= Ray Bennigsen =

American business executive (1902–1986)

Ray C. Bennigsen (1902–1986) was an American business executive who served as president of the Chicago Cardinals of the National Football League (NFL) from 1947 to 1951.

Bennigsen joined Bentley, Murray and Co., a printing company owned by Charles Bidwill, in 1927 as a salesman. Bennigsen eventually became Bidwell's right-hand man and assisted with all of his businesses, which included the printing company, the Chicago Cardinals, the Chicago Bluebirds of the National Girls Baseball League, Hawthorne Race Course, and Sportsman's Park. Following Bidwell's death in 1947, Bennigsen took over as president of the Cardinals. The Cardinals would win the 1947 NFL Championship Game and repeat as western conference champions in 1948, but struggled during the next two seasons. He resigned in the summer of 1951 and was succeeded by Charles Bidwill Jr.

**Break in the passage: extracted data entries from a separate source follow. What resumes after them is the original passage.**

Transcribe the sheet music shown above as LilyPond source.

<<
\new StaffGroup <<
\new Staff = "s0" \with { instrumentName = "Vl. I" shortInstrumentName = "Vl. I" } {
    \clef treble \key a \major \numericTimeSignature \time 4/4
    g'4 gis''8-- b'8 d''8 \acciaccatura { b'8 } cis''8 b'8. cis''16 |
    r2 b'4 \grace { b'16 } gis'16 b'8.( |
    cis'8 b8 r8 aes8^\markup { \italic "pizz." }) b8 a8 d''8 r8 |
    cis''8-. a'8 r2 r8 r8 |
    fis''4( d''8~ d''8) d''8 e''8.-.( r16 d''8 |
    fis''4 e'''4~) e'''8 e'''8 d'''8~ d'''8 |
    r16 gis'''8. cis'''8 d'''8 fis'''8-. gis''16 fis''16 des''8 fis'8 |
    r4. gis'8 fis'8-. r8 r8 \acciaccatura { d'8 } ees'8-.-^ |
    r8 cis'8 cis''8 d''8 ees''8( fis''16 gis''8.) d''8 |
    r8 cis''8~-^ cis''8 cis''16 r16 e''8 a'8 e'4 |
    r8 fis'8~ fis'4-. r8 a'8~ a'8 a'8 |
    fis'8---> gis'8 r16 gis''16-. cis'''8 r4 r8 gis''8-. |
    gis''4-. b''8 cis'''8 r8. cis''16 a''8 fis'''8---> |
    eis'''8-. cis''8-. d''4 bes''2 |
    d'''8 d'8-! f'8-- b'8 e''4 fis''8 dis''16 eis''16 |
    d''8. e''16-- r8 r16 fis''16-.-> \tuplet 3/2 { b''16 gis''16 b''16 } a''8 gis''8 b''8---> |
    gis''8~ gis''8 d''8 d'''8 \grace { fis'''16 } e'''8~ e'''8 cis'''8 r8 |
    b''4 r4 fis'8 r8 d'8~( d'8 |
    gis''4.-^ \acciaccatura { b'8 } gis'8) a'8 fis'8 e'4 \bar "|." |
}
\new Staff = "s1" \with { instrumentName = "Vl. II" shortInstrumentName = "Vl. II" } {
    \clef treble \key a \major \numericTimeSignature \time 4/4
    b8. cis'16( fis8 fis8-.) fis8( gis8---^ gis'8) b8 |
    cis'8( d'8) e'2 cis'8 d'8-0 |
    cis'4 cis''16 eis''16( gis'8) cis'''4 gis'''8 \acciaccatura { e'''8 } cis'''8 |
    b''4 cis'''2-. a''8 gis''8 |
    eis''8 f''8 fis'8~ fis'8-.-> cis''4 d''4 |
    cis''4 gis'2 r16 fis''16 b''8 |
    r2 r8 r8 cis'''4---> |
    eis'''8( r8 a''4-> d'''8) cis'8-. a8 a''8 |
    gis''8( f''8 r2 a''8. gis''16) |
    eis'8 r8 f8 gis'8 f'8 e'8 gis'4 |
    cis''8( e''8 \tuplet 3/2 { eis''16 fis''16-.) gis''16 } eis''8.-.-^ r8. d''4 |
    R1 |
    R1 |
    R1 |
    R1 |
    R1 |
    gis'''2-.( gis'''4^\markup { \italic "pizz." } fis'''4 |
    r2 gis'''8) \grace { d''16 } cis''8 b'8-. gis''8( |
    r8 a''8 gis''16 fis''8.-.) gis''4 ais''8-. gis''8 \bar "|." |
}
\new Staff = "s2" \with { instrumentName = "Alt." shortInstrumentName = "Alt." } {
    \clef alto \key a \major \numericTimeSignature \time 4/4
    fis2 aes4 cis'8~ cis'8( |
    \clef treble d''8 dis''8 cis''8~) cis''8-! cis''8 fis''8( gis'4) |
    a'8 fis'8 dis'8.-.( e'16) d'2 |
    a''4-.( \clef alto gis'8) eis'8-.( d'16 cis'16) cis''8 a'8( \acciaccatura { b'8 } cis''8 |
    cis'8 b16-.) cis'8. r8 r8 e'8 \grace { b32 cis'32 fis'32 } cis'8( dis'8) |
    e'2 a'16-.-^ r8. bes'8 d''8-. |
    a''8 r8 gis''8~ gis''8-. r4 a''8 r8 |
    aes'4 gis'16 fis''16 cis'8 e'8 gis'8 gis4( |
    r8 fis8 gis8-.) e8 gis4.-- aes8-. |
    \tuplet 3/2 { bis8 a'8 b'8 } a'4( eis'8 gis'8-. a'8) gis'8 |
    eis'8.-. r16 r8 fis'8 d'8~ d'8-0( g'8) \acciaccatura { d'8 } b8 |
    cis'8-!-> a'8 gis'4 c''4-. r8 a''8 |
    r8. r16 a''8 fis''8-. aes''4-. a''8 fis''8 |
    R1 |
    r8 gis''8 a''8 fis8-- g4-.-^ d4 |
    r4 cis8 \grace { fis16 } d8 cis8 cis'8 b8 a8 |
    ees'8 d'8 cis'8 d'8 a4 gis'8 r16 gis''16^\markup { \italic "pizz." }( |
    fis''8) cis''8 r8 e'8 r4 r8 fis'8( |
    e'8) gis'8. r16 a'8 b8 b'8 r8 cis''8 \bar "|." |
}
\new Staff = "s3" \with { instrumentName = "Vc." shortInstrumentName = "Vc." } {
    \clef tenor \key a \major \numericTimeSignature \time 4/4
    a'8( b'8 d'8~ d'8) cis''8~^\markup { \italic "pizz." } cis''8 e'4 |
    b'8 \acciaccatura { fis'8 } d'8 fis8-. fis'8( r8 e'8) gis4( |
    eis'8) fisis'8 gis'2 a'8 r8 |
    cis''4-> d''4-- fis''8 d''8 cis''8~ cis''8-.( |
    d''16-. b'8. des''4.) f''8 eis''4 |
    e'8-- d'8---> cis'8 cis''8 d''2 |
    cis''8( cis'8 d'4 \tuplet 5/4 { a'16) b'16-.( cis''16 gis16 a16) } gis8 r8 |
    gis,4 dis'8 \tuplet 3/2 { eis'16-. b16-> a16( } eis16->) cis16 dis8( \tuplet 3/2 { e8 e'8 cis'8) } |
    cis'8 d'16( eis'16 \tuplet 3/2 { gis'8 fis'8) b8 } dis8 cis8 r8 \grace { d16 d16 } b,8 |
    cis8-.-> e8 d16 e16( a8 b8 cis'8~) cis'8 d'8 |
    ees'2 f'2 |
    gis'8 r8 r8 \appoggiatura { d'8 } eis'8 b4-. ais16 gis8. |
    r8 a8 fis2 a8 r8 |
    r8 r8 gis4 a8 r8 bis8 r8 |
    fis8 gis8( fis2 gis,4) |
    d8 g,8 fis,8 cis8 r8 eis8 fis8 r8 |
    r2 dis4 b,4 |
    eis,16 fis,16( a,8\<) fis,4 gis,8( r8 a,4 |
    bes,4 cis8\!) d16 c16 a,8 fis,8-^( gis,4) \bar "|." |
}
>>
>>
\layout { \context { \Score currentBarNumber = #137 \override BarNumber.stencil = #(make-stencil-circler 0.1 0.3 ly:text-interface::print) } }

After leaving the Cardinals, Benningsen served as a vice president at another printing company (Hillison & Etten) and was part owner of Fairmount Park Racetrack. During a 1960 stalemate over the selection of a new National Football League Commissioner, Art Rooney proposed Bennigsen as a compromise candidate. Another compromise candidate, Los Angeles Rams general manager Pete Rozelle, would be hired four days later. Bennigsen died on September 29, 1986, at his home in Winnetka, Illinois. He was 83 years old.